Let’s talk about the dunj. It’s filled with monsters which are based on your fears. I’ve reached Level 8 and have fought a mini-boss on Level 5. That unlocked the elevator so now I can go to Level 1, Level 5, or Level 7. The roll button is B so it’s *say it with me* just like Souls! The attack buttons are X and Y, which is not Souls. Health is replenished by milkshakes and magazines provide you with magicks (for now, I only have fire. The best, though). The maps are procedurally generated and the combat is….We’ll get to that in a second. Yes, I’m putting it off, why do you ask?
You can change your weapon every level, which I appreciate. You level up by using a weapon, but you can only get to the next level on any given dungeon run. So, like however many XP to Level 2 and then it gets locked until you go on another date with that weapon. There is an interesting tension between Weapons and Wielders, and I’m curious to see how it plays out later.
Ok, the combat. I’m not loving it. It feels stiff and not very fluid. It’s hard to tell when you’ll get caught up in the geometry and the M.O. seems to be just throwing mobs at you. I’m not down with that as I prefer thoughtful combat with a few difficult enemies than just hacking and slashing my way through countless enemies. Especially since some of them are damage sponges.
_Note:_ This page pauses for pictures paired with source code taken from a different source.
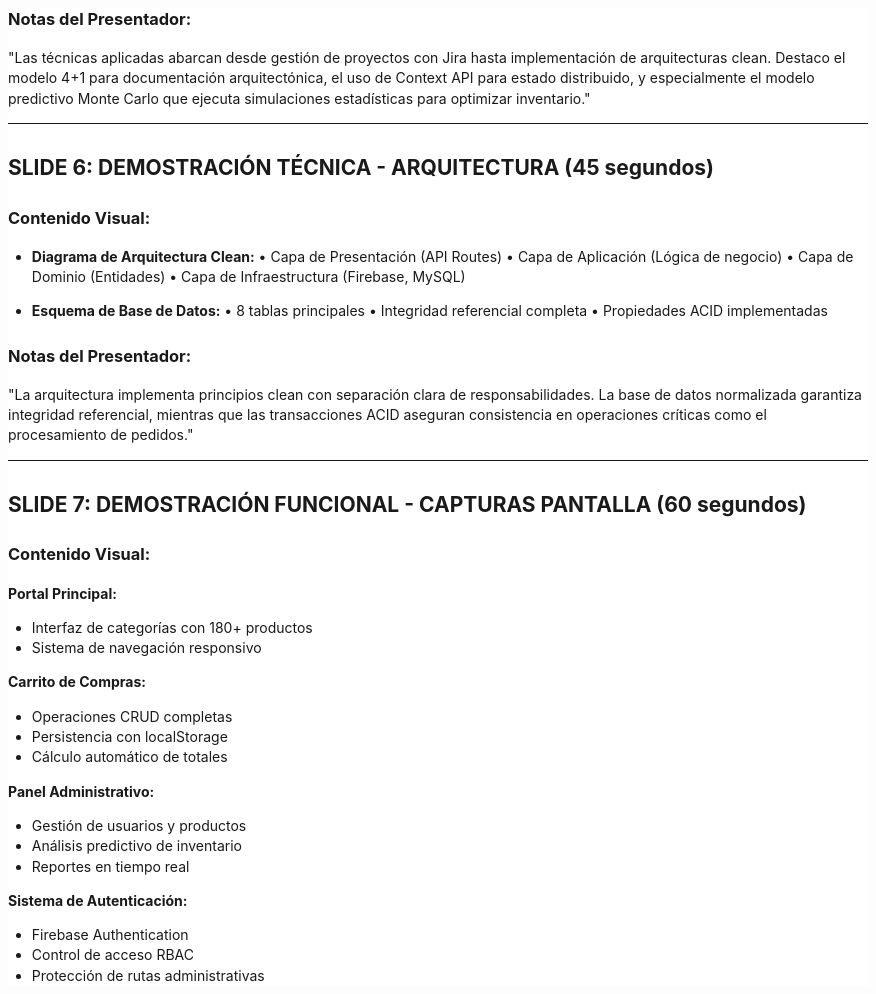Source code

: ### Notas del Presentador:
"Las técnicas aplicadas abarcan desde gestión de proyectos con Jira hasta implementación de arquitecturas clean. Destaco el modelo 4+1 para documentación arquitectónica, el uso de Context API para estado distribuido, y especialmente el modelo predictivo Monte Carlo que ejecuta simulaciones estadísticas para optimizar inventario."

---

## SLIDE 6: DEMOSTRACIÓN TÉCNICA - ARQUITECTURA (45 segundos)
### Contenido Visual:
- **Diagrama de Arquitectura Clean:**
  • Capa de Presentación (API Routes)
  • Capa de Aplicación (Lógica de negocio)
  • Capa de Dominio (Entidades)
  • Capa de Infraestructura (Firebase, MySQL)

- **Esquema de Base de Datos:**
  • 8 tablas principales
  • Integridad referencial completa
  • Propiedades ACID implementadas

### Notas del Presentador:
"La arquitectura implementa principios clean con separación clara de responsabilidades. La base de datos normalizada garantiza integridad referencial, mientras que las transacciones ACID aseguran consistencia en operaciones críticas como el procesamiento de pedidos."

---

## SLIDE 7: DEMOSTRACIÓN FUNCIONAL - CAPTURAS PANTALLA (60 segundos)
### Contenido Visual:
**Portal Principal:**
- Interfaz de categorías con 180+ productos
- Sistema de navegación responsivo

**Carrito de Compras:**
- Operaciones CRUD completas
- Persistencia con localStorage
- Cálculo automático de totales

**Panel Administrativo:**
- Gestión de usuarios y productos
- Análisis predictivo de inventario
- Reportes en tiempo real

**Sistema de Autenticación:**
- Firebase Authentication
- Control de acceso RBAC
- Protección de rutas administrativas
The health items flow rather generously, but again, I would rather have harder enemies with less health regen. You can only carry three milkshakes at a time, btw.
I’m hoping that the combat will open up later on; for now, it’s serviceable, but not very memorable. I’m grading on a curve right now, but I’m not sure how long the game will hold my interest if the combat doesn’t improve. For now, however, I’m having a fun time with it and am enjoying the chance to date in a socially-distanced and consequence-free manner.